Vivaca Crowser reported the number of hunters is higher than last year, but lower than the three previous years at this time. So far, 6,296 hunters have gone through the check stations at Darby, Bonner and Anaconda. There were over 7,000 hunters in both 2017 and 2019.
At the individual check stations:
- Darby - 92 Elk, 37 Mule Deer, 36 White-tailed Deer, one bear and one wolf.
- Anaconda - 25 Elk, 12 Mule Deer and 12 White-tailed Deer.
- Bonner - 23 Elk, 19 Mule Deer and 177 White-tailed Deer, which is still well below the over-200 white-tailed deer brought in by this time in each year from 2017 to 2019.

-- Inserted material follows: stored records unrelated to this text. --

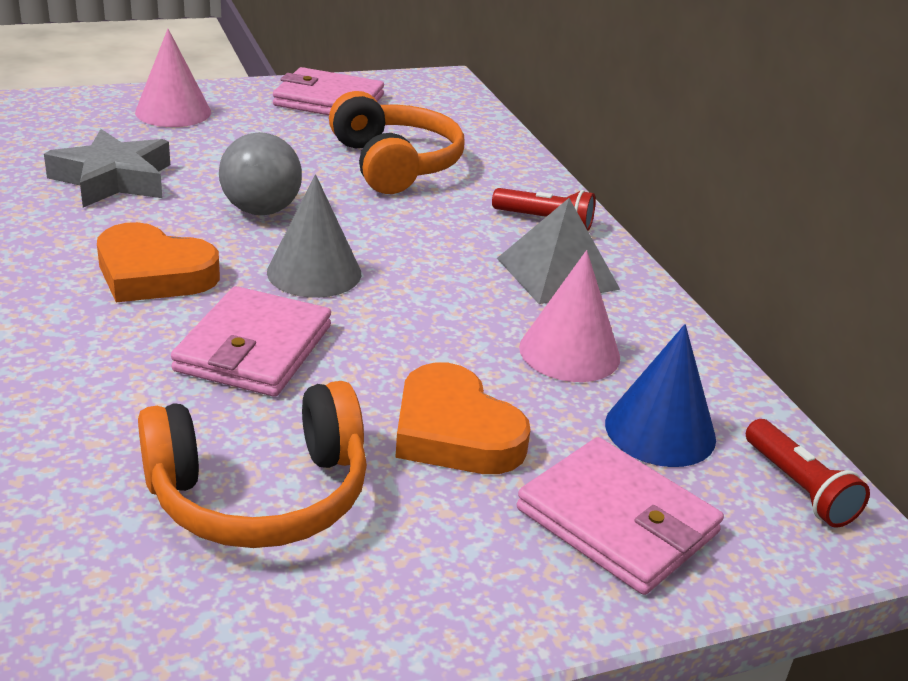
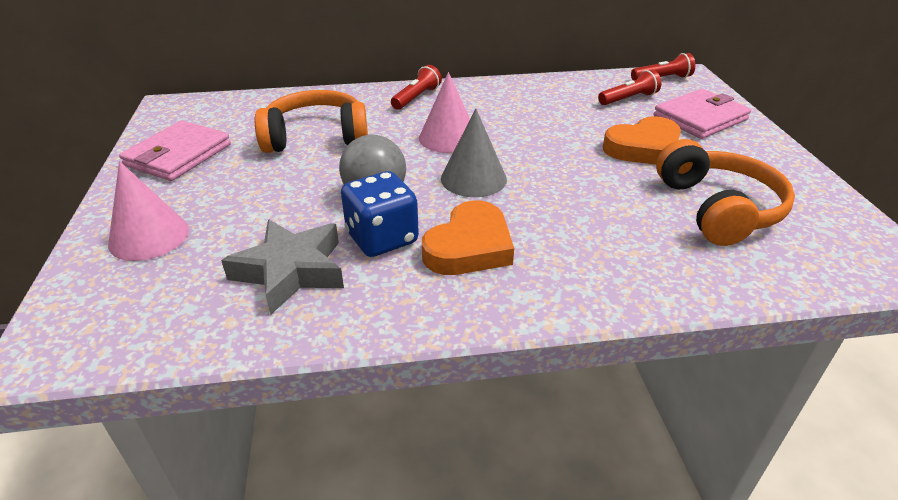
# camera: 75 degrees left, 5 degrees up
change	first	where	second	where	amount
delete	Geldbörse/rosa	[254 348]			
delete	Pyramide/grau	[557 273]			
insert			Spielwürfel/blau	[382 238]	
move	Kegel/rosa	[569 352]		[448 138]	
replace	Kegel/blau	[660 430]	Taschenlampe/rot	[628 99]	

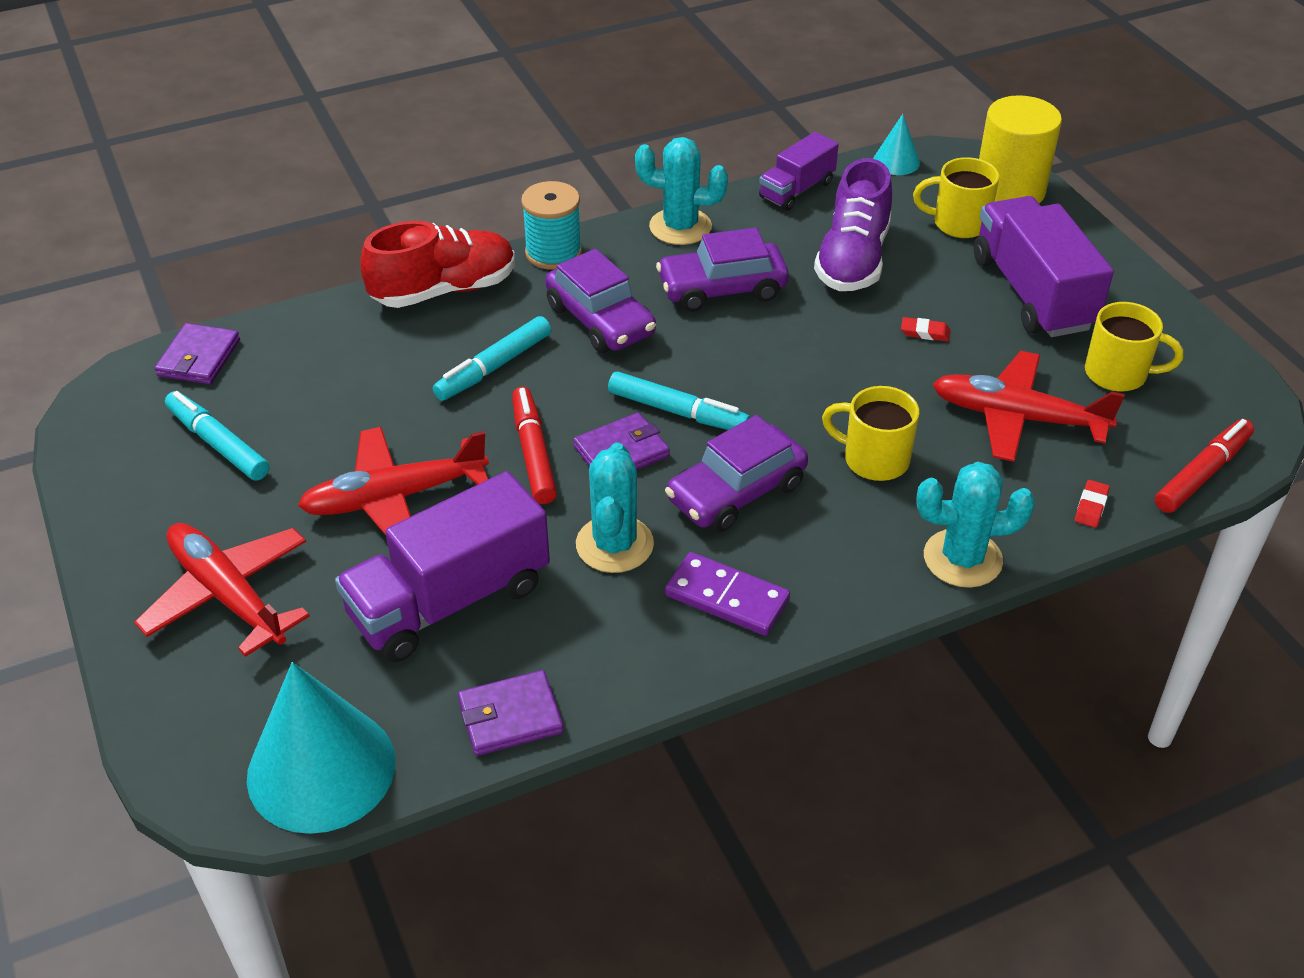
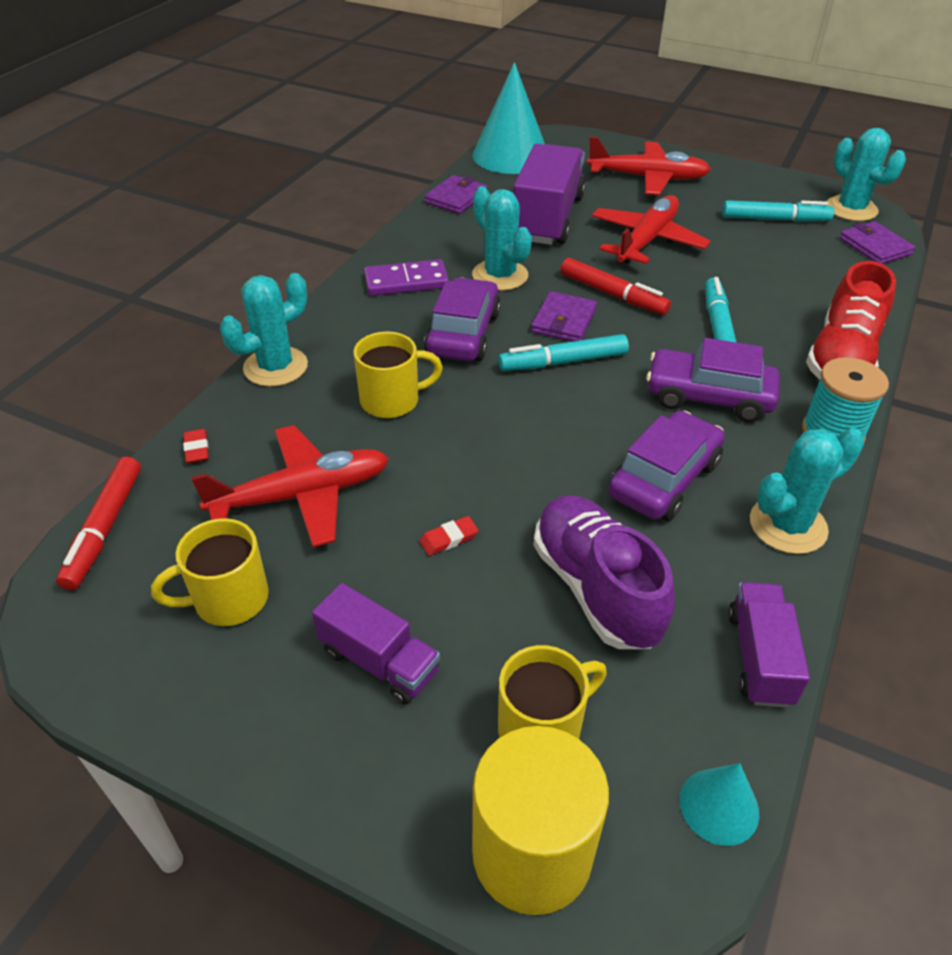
# camera: 140 degrees right, 0 degrees up
change	first	where	second	where	amount
insert			Kaktus/türkis	[851 209]	
resize	Lastwagen/lila	[1032 293]		[379 661]	x0.57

Wildlife biologist Rebecca Mowry said that the number of elk so far in the Bitterroot was the lowest since the Darby station began operating only on the weekends in 2014. Elk and white-tailed deer numbers at Bonner are the lowest since 2009. Mule deer numbers at Darby, however, are the highest in the past five years. We're reaching the end of the general big game hunting season in Montana. Hunters are reminded to stop the game check stations, whether you were successful or not.
Wildlife manager Mike Thompson said, "It's been one of those seasons, so far, when it comes down to harvest totals anyway, and of course, a big contributor to a slow season is weather. It's been a nice fall for a walk in the woods, but not the kind of fall that moves elk and deer, at least so far."